Why we shut down a brand that looked like a success...

The hardest decision isn't starting. It's ending.

The phone rang.

It was our CFO.

Again.

We were out of money in loof.
Again.

Another transfer.
Again.

I remember standing there, phone in hand, already knowing what I was going to say. This was the last one.

I told myself: If the brand doesn’t survive on its own after this, we end it.

No more saving.
No more believing harder.
No more “just one more round”.

And for a moment, it really looked like it might work.

We acquired a kids’ streetwear brand three years ago.

Then we rebranded it completely.
From Loowfat to loof.
New identity.
Strong product portfolio.
Beautiful lookbooks.
Playful contests.
Developing the Pandafoo character.
Kids of big influencers wearing it.

From the outside, it finally looked alive again.

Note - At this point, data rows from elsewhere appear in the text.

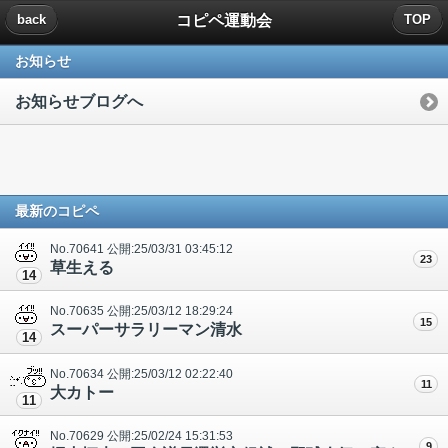
コピペ運動会
back
TOP
お知らせ
お知らせブログへ
最新のコピペ
No.70641 公開:25/03/31 03:45:12
23
草生える
14
No.70635 公開:25/03/12 18:29:24
15
スーパーサラリーマン清水
14
No.70634 公開:25/03/12 02:22:40
11
大カトー
11
No.70629 公開:25/02/24 15:31:53
9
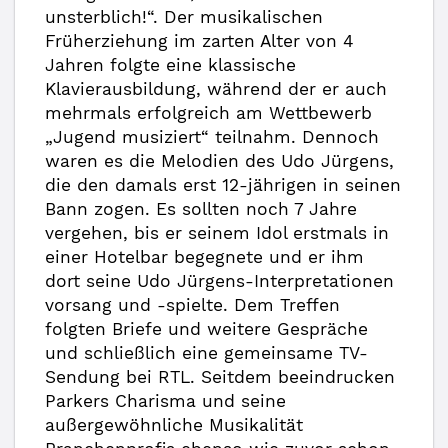
unsterblich!“. Der musikalischen
Früherziehung im zarten Alter von 4
Jahren folgte eine klassische
Klavierausbildung, während der er auch
mehrmals erfolgreich am Wettbewerb
„Jugend musiziert“ teilnahm. Dennoch
waren es die Melodien des Udo Jürgens,
die den damals erst 12-jährigen in seinen
Bann zogen. Es sollten noch 7 Jahre
vergehen, bis er seinem Idol erstmals in
einer Hotelbar begegnete und er ihm
dort seine Udo Jürgens-Interpretationen
vorsang und -spielte. Dem Treffen
folgten Briefe und weitere Gespräche
und schließlich eine gemeinsame TV-
Sendung bei RTL. Seitdem beeindrucken
Parkers Charisma und seine
außergewöhnliche Musikalität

So alive that when we announced the ending, people didn’t believe us.

They thought it was a campaign.

“Nice marketing.”
“Bold move.”
“So what’s coming next?”

Only when we did the final liquidation sale.
Only when we showed up with the booth at the Mini festival.
Only then it clicked.

Oh.
This is real.

And that’s the cruel part.

You can do everything right on the brand level and still lose on the business level.

There wasn’t one big reason loof failed.
There were many small ones.

Kids grow out of clothes in months.
Sometimes in weeks.
Sometimes they destroy a hoodie in kindergarten in one afternoon.

You make high-quality pieces.
Bio cotton.
Fair production.

Parents love it.
But they love it as “Sunday best”.
Not everyday wear.

Meanwhile Zara, H&M, Lindex are selling kids clothes for prices I can’t even buy the fabric for.

So we kept compensating.

With money.
With energy.
With belief.

Until belief turned into frustration.

And that hurt my ego.

I teach people how to build brands.
And I couldn’t build this one???

Then Ivon said something simple.

“You did rebuild the brand. The brand is beautiful. You just didn’t crack the business.”

She was right.

loof brand wasn’t ugly.
It wasn’t boring.
It wasn’t invisible.

It just didn’t break even.

And while we were pouring more and more into loof, we could feel the contrast elsewhere in our core business.

Places where energy came back multiplied.
Where momentum existed.
Where effort turned into growth instead of survival.

That’s when the decision became obvious.

We weren’t quitting because we failed.
We were ending because staying would cost more than stopping.

So we shut loof down.

Endings are rarely dramatic.
They’re rational.
Quiet.
Often misunderstood.

But they free up something powerful.

Focus.
Energy.
And the chance to put them where you’re actually winning.

The chapter “Koncofília” in my book was exactly about this:

Not quitting too early.
But knowing when enough is enough.

Because sometimes the bravest move isn’t starting something new. It’s ending something beautiful.